4 Double (and treble) your alliums
If you are sweating some onions for a dish, and not adding some garlic, then you are missing an opportunity. If you also happen to have a leek, why not add it too? This family of plants is full of good things, including fibre, vitamins and anti-inflammatory phytochemicals that help promote healthy cell development.

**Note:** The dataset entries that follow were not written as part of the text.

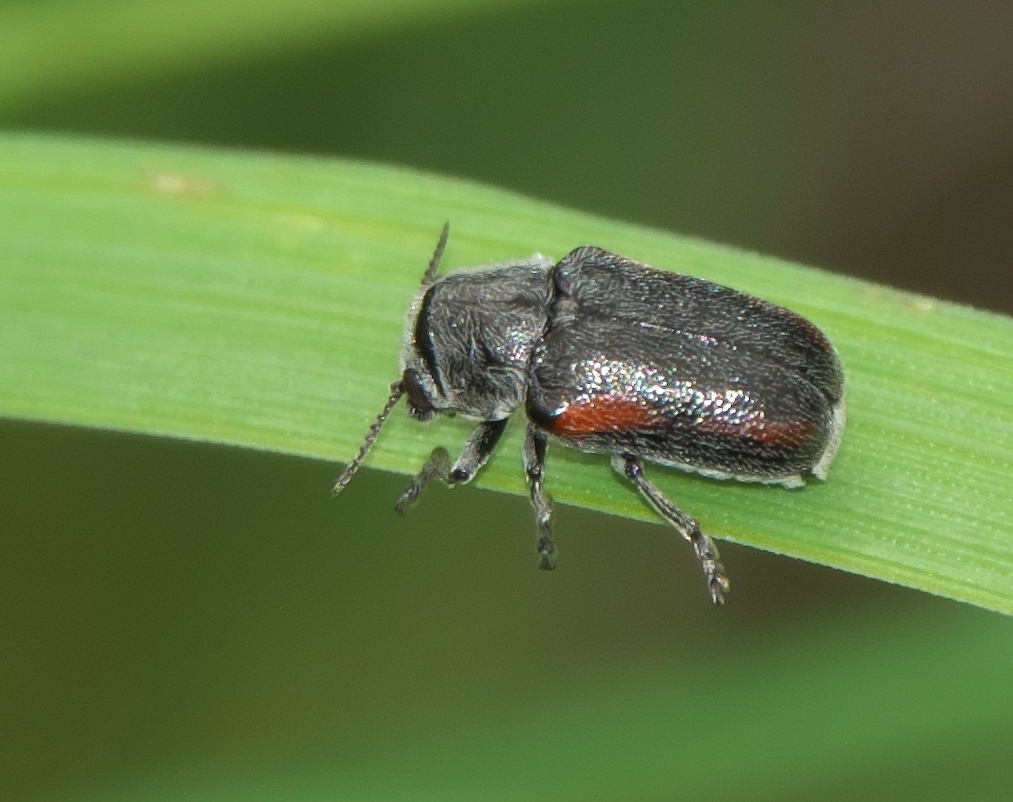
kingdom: Animalia
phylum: Arthropoda
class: Insecta
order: Coleoptera
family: Chrysomelidae
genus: Coleothorpa
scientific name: Coleothorpa vittigera
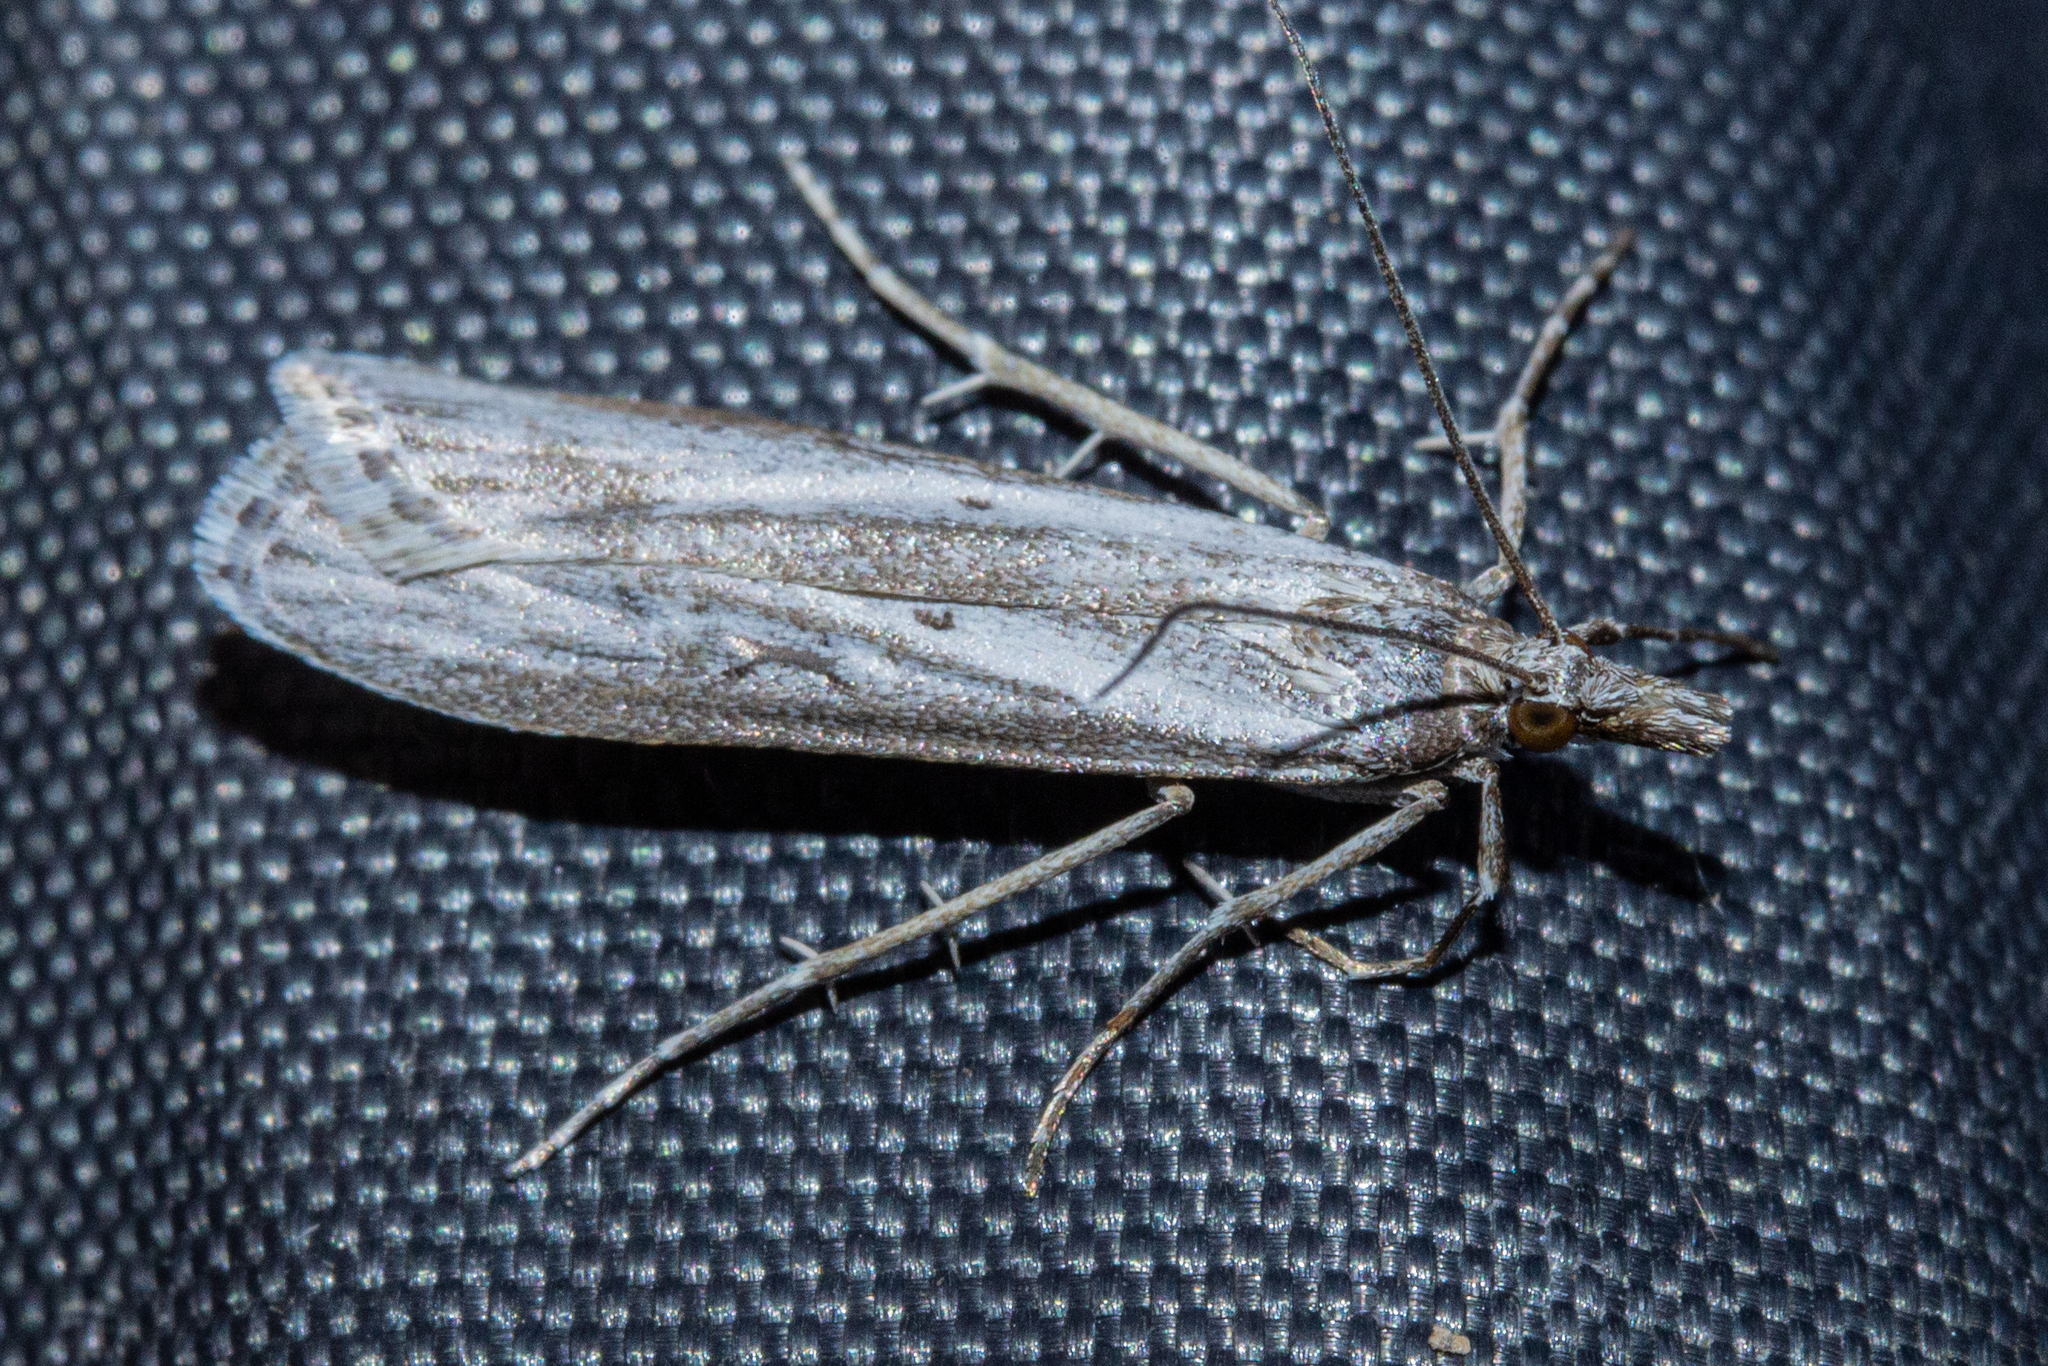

- Wild garlic guide: where to find, how to use and recipe ideas
- Monthly foraging guide: what's in season, where to find it, and how to forage responsibly
5 Go big on brassicas
Green veg are among the most nutrient-dense of all the plants we can eat. They have plenty of fibre and contain a range of phytochemicals called glucosinolates, known for their anti-inflammatory properties. Most brassicas are rich in vitamin K, which is important for bone health, as well as folate, which is a B vitamin critical for building red blood cells and supporting the nervous system. They are also a great source of vitamin C. Across the dozens of varieties of cabbages, kales, broccolis, caulis and sprouts we grow in the UK, brassicas in some form are available throughout the year.
6 Have a bean feast
Most of us could get more beans, lentils and chickpeas into our cooking. They are so good for us, containing plenty of protein, fibre and micro-nutrients such as iron and some B vitamins. And they’re particularly helpful when we are looking to reduce the amount of meat we eat. Tinned pulses are minimally processed and retain all the goodness. Lentils I generally cook from scratch; most lentil varieties can be cooked in 20 minutes.
7 Snack the difference
A little healthy snacking can help get you over the 30 plants line in any given week. The best food groups to help you do this are nuts and seeds, raw veg, seasonal fresh and dried fruits (the latter in moderation, because they have quite high levels of concentrated sugars) – and why not just a little dark chocolate?
8 Have herbs handy
Both fresh and dried herbs are delightful for adding depth and flavour to all kinds of dishes, and are often packed with micro-nutrients that are scarce in other plants. Tossing parsley leaves into any salad, scattering fresh coriander on to a soup, or snipping chives on to eggs will only enhance the result.
9 Keep your score
To ensure you really are making progress, count the plants you eat. You can count each plant only once in a week – though by all means count it again the following week. So if you are eating carrots or kale, walnuts or even watercress twice or indeed several times a week, that’s great – but you get to count it only once. If you cook just three or four of my recipes in a week, you’ll soon be shooting past the 30 plants target.